* _Stated task 1_:
From the entries below, copy out the lines from the line with "scientific name: Eugenia uniflora" up to and including the line with "phylum: Ochrophyta", reproducing them without change.

* _Text segment_:
-------
Chapter VII: Jael in the Evening
Honestly, Peter is the absolute limit! First, he agrees to go cliff-climbing with Patrick and Nicola, even though he’s terrified of heights and knows he has panic attacks. Of course, he freezes on the cliff face, so Nicola has to go off for help and Patrick has to stay with Peter and try to calm him down and stop him falling off. I’m no fan of Patrick, but he behaves very sensibly when the crisis hits. He does call Peter a “famous clot of a lily-livered loon”, but Patrick says worse to the hawks and Nicola. The coastguard eventually rescues them and Nicola feels everything’s fine now:
“…they’d had all they needed in the way of a row from the coastguards; there was no reason to tell their parents, just for the fun of another; there they all were, safe and sound, and the fewer people who knew, the better.”
Nicola has reckoned without the local newspaper, which only a few hours later is screaming “LOCAL M.P.’S SON IN CLIFF DRAMA”! (Almost as fast as Twitter, that newspaper.) Captain Marlow hits the roof, which is not unreasonable given that the three children could have been killed. Patrick very nearly was killed on that same cliff a couple of years earlier. But Captain Marlow’s not just furious at Peter – “he blamed Nicola quite as much for not telling Patrick Peter simply wasn’t safe on heights”. How is that Nicola’s fault? Certainly she should have told her parents what had happened afterwards, but it’s understandable that she didn’t, given she’s been brought up not to complain or make any fuss or talk about traumatic experiences. The real blame, in my opinion, lies with Peter, Patrick and Captain Marlow, in that order. Peter is fourteen (I think?), certainly old enough to take responsibility for his own actions and to be able to come up with some face-saving excuse when asked to do something he’s incapable of doing. Patrick is even older and knows the dangers of that cliff. And Captain Marlow is the reason Peter is so determined to prove himself in ridiculous displays of manly courage and is so unable to admit to any weakness. Nicola, being the youngest and a girl, had no real influence on Patrick and Peter’s decisions, even if she’d wanted to tell Patrick about Peter’s fear of heights.
Anyway, Nicola goes off to meet Patrick the next morning and discovers his father had gone off “like an A-bomb”. Mr Merrick doesn’t seem to hold it against Nicola, though, and says The Boke of Falconerie is valuable, perhaps even worth five pounds, and he offers to sell it for her.
But then, a few days later, Patrick and Nicola take Jael rabbiting and Peter happens to be there, being irresponsible with his shotgun as usual, and he KILLS JAEL. That beautiful hawk, ready to be released into the wild, dead! And Peter doesn’t even apologise! He just loudly insists that he didn’t do it deliberately.
-------
* _Material for this exercise_:

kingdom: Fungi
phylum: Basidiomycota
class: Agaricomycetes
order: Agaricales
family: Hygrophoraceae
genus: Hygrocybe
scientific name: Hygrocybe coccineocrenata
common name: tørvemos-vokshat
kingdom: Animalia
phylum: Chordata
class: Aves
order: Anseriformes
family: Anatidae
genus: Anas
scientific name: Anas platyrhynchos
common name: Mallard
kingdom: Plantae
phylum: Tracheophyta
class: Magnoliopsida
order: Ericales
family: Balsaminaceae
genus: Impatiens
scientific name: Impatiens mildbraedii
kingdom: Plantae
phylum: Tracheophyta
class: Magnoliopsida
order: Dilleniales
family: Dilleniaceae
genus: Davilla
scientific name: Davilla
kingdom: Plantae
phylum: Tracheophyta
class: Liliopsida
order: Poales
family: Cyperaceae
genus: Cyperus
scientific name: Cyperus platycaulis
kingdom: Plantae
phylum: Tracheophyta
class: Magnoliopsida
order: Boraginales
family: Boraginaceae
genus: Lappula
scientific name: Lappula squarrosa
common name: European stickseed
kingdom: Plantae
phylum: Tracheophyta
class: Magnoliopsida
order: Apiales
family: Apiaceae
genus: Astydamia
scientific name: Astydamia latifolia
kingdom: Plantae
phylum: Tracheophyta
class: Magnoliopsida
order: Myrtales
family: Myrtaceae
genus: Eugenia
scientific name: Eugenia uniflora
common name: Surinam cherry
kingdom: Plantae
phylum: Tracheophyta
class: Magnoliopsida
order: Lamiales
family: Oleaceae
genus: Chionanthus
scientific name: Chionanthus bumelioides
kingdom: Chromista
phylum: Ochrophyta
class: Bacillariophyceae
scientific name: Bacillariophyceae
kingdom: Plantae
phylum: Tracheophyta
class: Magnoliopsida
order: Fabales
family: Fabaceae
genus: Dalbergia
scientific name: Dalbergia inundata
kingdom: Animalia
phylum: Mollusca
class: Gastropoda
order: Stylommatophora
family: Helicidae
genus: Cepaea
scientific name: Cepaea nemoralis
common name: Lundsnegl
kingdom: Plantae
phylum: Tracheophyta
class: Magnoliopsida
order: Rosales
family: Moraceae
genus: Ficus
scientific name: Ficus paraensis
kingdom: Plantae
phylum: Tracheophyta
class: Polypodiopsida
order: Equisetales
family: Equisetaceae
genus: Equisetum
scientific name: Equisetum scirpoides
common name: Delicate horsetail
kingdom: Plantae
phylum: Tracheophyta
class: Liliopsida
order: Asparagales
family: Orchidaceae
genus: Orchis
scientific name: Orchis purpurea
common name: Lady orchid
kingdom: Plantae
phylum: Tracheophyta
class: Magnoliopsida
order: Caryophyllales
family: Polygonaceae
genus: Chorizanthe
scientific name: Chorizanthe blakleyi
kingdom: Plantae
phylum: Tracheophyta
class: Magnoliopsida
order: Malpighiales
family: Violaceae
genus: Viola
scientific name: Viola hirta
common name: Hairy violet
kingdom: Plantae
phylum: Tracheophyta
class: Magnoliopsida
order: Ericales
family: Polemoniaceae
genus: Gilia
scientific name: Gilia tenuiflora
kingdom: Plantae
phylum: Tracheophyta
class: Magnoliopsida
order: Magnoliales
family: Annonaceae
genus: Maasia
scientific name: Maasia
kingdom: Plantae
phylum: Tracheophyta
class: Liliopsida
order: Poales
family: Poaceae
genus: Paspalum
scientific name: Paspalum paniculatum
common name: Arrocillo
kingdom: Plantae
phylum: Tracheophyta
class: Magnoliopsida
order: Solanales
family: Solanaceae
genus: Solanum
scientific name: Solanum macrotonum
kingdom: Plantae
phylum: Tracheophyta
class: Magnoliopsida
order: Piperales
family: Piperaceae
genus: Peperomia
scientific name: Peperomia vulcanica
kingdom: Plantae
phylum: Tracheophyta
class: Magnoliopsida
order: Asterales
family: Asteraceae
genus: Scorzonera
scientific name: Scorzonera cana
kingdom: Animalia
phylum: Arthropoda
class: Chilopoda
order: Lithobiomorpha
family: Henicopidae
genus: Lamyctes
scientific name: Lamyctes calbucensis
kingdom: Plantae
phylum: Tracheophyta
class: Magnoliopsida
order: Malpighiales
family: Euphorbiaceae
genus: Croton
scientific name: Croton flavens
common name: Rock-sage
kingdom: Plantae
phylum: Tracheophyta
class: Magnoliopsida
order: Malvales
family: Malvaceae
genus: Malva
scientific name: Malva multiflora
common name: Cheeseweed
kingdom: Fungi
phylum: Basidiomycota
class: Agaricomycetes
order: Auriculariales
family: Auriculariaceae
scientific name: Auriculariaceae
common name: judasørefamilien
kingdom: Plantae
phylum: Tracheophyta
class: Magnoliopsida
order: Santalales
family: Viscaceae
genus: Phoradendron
-------
* _Stated task 2_:
Summarize the Chapter VII commentary in three sentences.

* _Full answer 1_:
scientific name: Eugenia uniflora
common name: Surinam cherry
kingdom: Plantae
phylum: Tracheophyta
class: Magnoliopsida
order: Lamiales
family: Oleaceae
genus: Chionanthus
scientific name: Chionanthus bumelioides
kingdom: Chromista
phylum: Ochrophyta

* _Full answer 2_:
Peter, though terrified of heights, goes cliff-climbing with Patrick and Nicola, freezes on the cliff face, and the coastguard eventually rescues the three of them. Nicola hopes to keep the episode quiet, but the local newspaper reports it within hours and Captain Marlow is furious with both Peter and Nicola, though the writer places the real blame on Peter, Patrick and Captain Marlow, in that order. Mr Merrick offers to sell The Boke of Falconerie for Nicola, but a few days later Peter, careless with his shotgun, kills Jael and only insists that he did not do it deliberately.